If the donation has already been disbursed to the charity(ies) you designated, you will need to contact the charity(ies) directly to request a refund. LCCF cannot guarantee that a charity will refund your donation as this decision is entirely at the discretion of the charity.

Security Policy

Transaction Security Information

It is of utmost importance to Lancaster County Community Foundation (LCCF) to provide the highest level of security for our donors. Security involves several different elements including: operational business practices and processes, physical access, software and hardware system architectures. To ensure the highest standard of availability and reliability, LCCF uses industry leading hosting providers for its Extraordinary Give day with data centers in Dallas-Fort Worth and Washington D.C.

Transaction Security

All communications are transmitted via Secure Sockets Layer (SSL). The SSL protocol is the industry standard method for creating an encrypted, secure connection between a web browser and a web server.

Digital certificates are used to encrypt data transfers to ensure security in all communications between a website and a web server.

Credit Card Information

In order to process online transactions, an end user must provide a credit card number. In compliance with Payment Card Industry (PCI) security standards, credit card numbers are only stored by the payment gateway. Neither LCCF nor our providers have access to users’ credit card numbers.
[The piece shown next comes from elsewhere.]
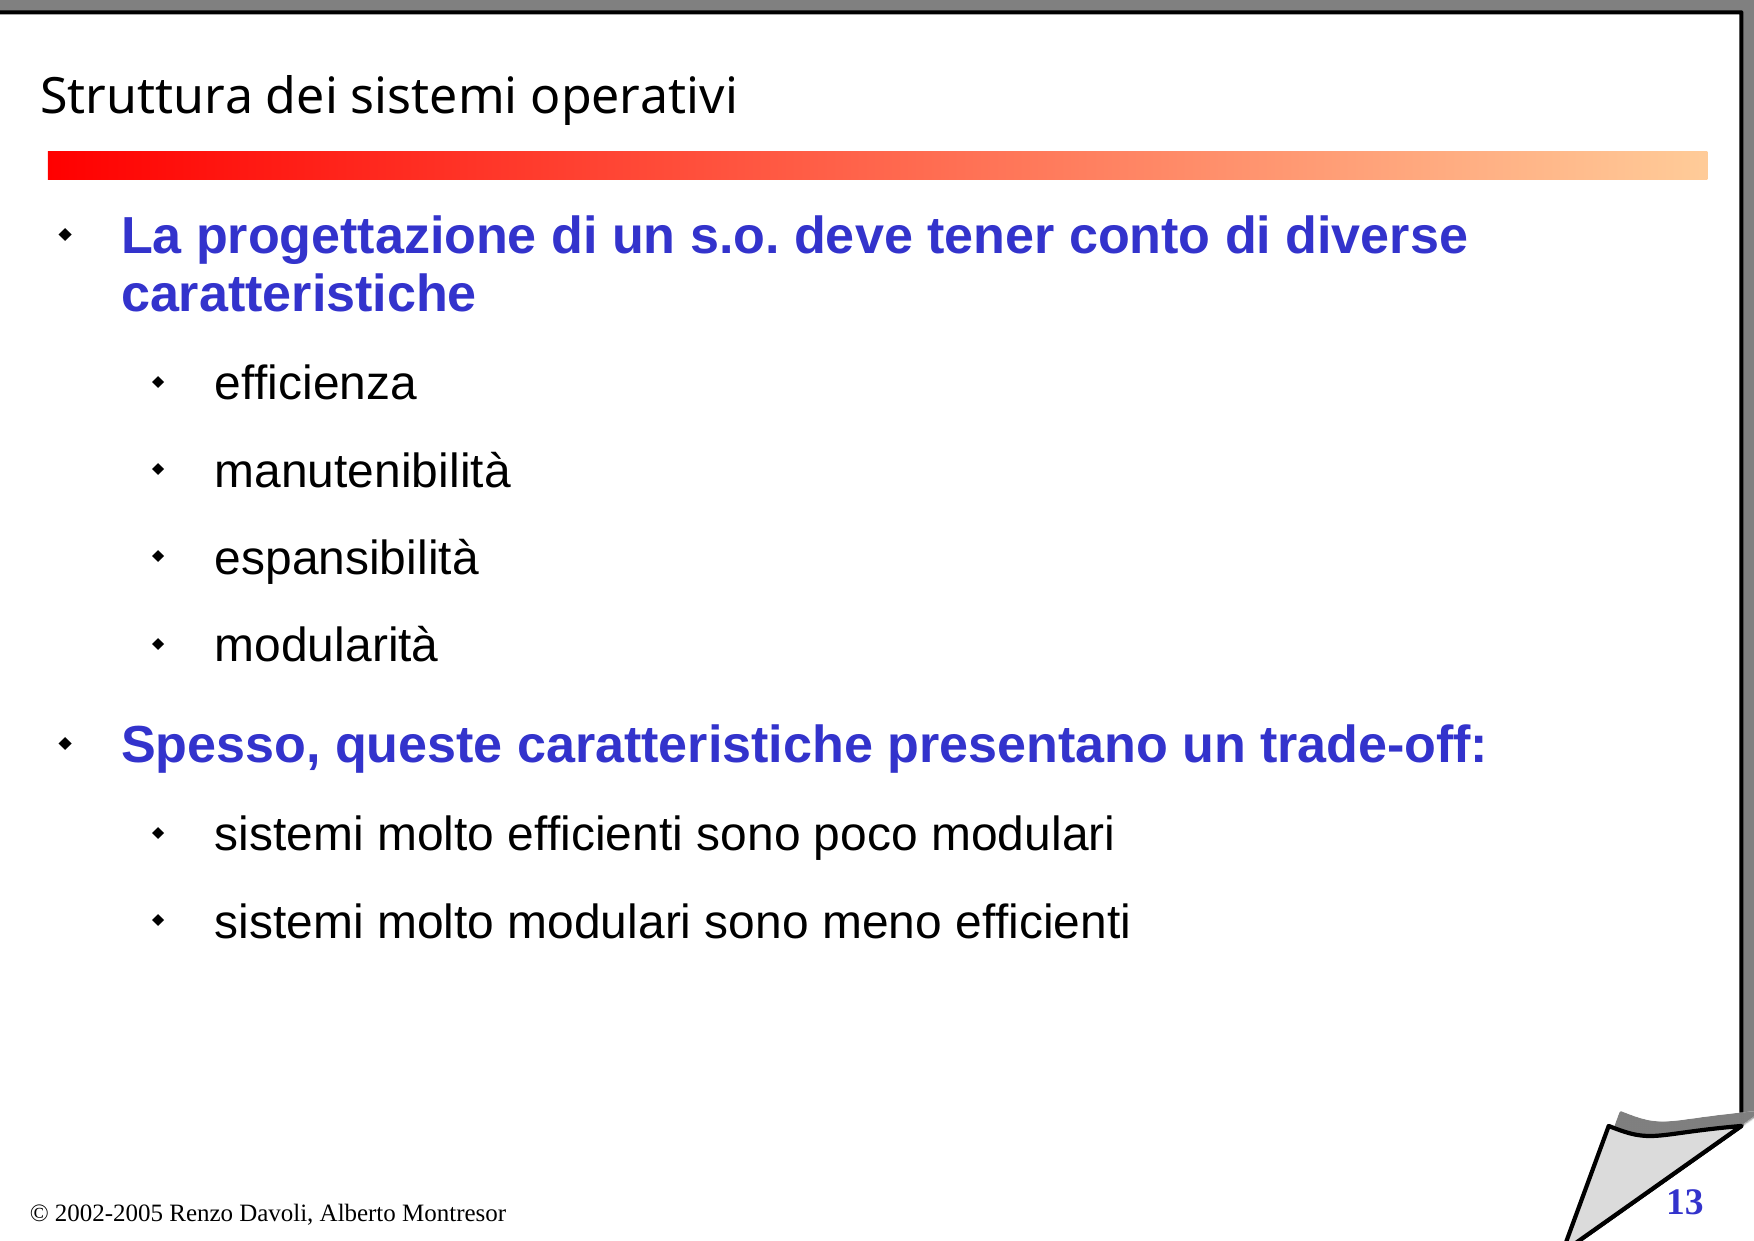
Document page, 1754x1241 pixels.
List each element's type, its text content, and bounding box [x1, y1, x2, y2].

list La progettazione di un s.o. deve tener conto di diverse caratteristiche efficienza manutenibilità espansibilità modularità Spesso, queste caratteristiche presentano un trade-off: sistemi molto efficienti sono poco modulari sistemi molto modulari sono meno efficienti [58, 206, 1696, 974]
title Struttura dei sistemi operativi [40, 49, 1714, 144]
PCI Data Security Standards Compliance

LCCF’s hosting provider is certified as compliant with PCI Security Standards. We contractually obligate our provider to adhere to PCI DSS requirements. To become PCI compliant, an organization must meet several criteria, including:

  • Maintaining specific firewall and network hardware configuration;
  • Meeting industry standards for encrypting data transactions;
  • Limiting access to cardholder data;
  • Provide regular internal and external vulnerability scans of security systems and processes to ensure ongoing compliance.
  • LCCF’s hosting provider’s quarterly scans are provided by Trustwave Security
  • LCCF’s hosting provider’s PCI DSS Qualified Security Assessor (QSA) is Lighthouse Computer Services.

Physical Information Storage

LCCF’s hosting provider database servers are stored in a secure facility with 24-hour security. Only specific individuals with electronic and physical identification are allowed access to the facility, and no one other than identified provider IT personnel can gain right of entry for ongoing maintenance needs.